ESTRATTO:
+ + + +
Le Alpi Orobie hanno sempre esercitato un fascino strano sulla mia immaginazione... Da ragazzo, quando erano più le montagne che sognavo, magari leggendo un reportage, di quelle che realmente vedevo, spesso mi era capitato di cercare di farmi un'idea di queste montagne aspre, distanti, per me veneto, ma così piene di attrattive... Nomi come Presolana, Pizzo Coca, Redorta, Diavolo di Tenda, suscitavano non solo il mio interesse - tipico fin dall'infanzia - per poterle "vedere", ma un desiderio quasi "strano" di poterle conoscere, inquadrare, fare "mia" almeno la loro silhouette... Successiamente, i racconti dei locali, o di chi c'era stato, non avevano fatto altro che acuire il mio desiderio di conoscere quegli angoli così al di fuori dell'escursionismo e dell'alpinismo di massa (eccezion fatta per pochi itinerari). Il caso, se di caso vogliamo parlare, ha voluto che uno dei primissimi giri fatti in montagna da quando avevo ripreso a mettere gli scarponi e lo zaino, fosse proprio in Presolana, con la classica passeggiata da Colere al rifugio Albani e, poi, il giorno dopo, da Vilminore verso la cascata del Vo, dopo un lauto pranzetto in una baita-ristorante assolutamente deliziosa...
Montagne a me ignote, che non ero in grado di ricnoscere, a parte la Presolana... Monti che mi sembravano davvero duri, aspri... Dislivelli importanti, escursioni lunghe e generalmente prive dei comfort delle località "gettonate" dalla massa dei turisti...
Un anno dopo, fuggito per un giorno da Milano, riesco a farmi il periplo della Presolana... Senza cartina, a "naso", proprio per "conoscere" la zona... Torno con le gambe stanche, ma felice... I posti sono favolosi... Al ritorno, trovo in libreria alcune pubblicazioni sulle Orobie e comincio a divorare il possibile e l'impossibile su queste zone... Da allora, ogni volta che mi trovavo su qualche cima da dove si potessero vedere le Orobie, uno degli "esercizi" era sempre quello di individuare e riconoscere le varie cime... Un esercizio che ho sempre fatto fin da bambino quando, sotto l'occhio attento di papà e di chi mi ha insegnato a girare per i monti, dovevo riconoscere una montagna anche solo da un profilo, uno spigolo, una silhouette particolare...
+ + + +
MATERIALE FORNITO:
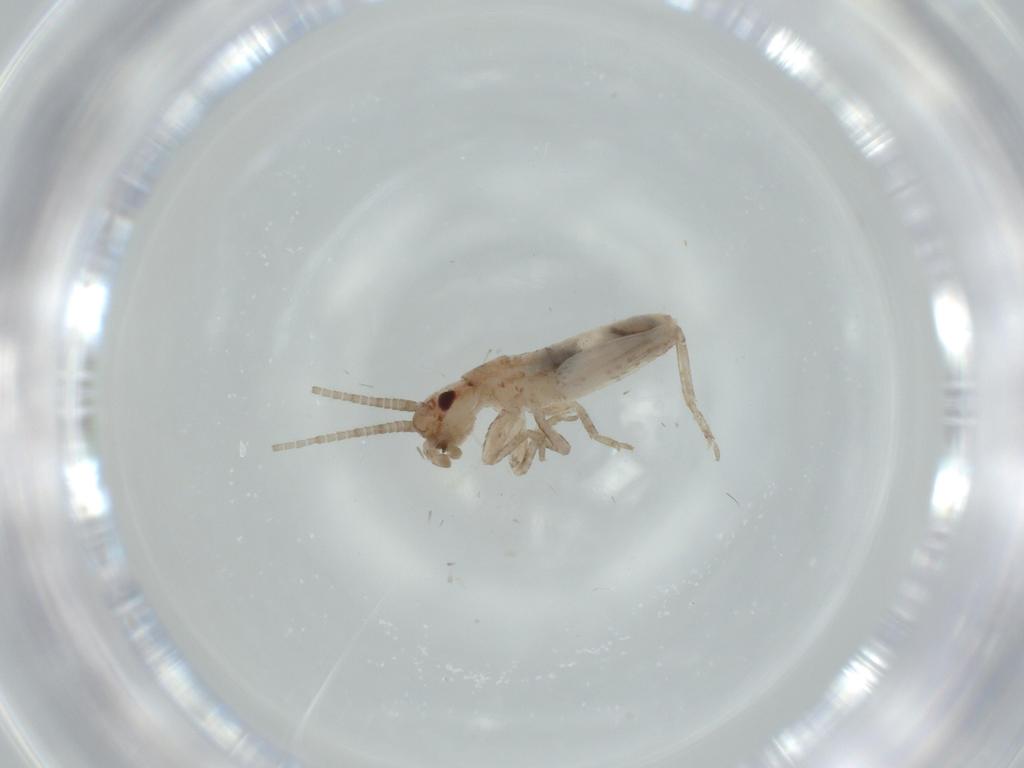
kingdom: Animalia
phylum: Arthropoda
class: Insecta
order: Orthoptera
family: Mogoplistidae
+ + + +
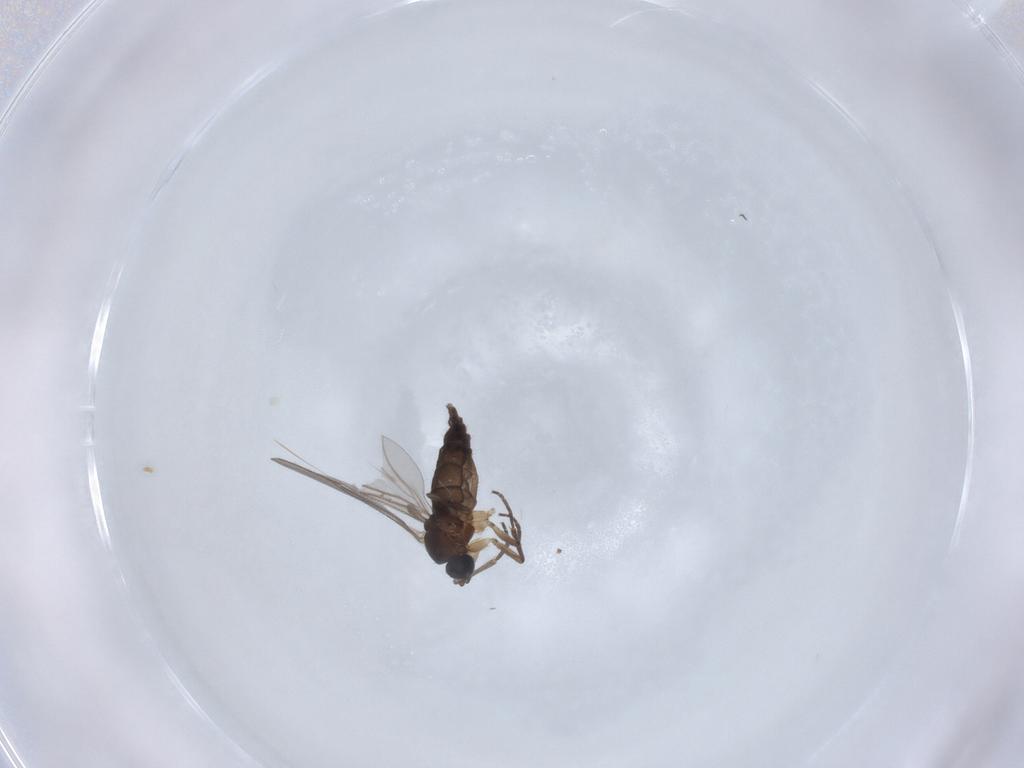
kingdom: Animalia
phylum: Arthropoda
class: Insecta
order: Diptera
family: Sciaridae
+ + + +
OBIETTIVI:
**a)** Nell'estratto sulle Alpi Orobie, da quale città fugge per un giorno chi scrive per fare il periplo della Presolana?
**b)** Aggiorna la parte dell'estratto che si apre con le parole "Montagne a me" e si chiude con "massa dei turisti...", mettendo "notevoli" al posto di "importanti".
I record sono materiale a sé, distinto dall'estratto.

ESERCIZIO SVOLTO:
**a)** Da Milano.

**b)**
Montagne a me ignote, che non ero in grado di ricnoscere, a parte la Presolana... Monti che mi sembravano davvero duri, aspri... Dislivelli notevoli, escursioni lunghe e generalmente prive dei comfort delle località "gettonate" dalla massa dei turisti...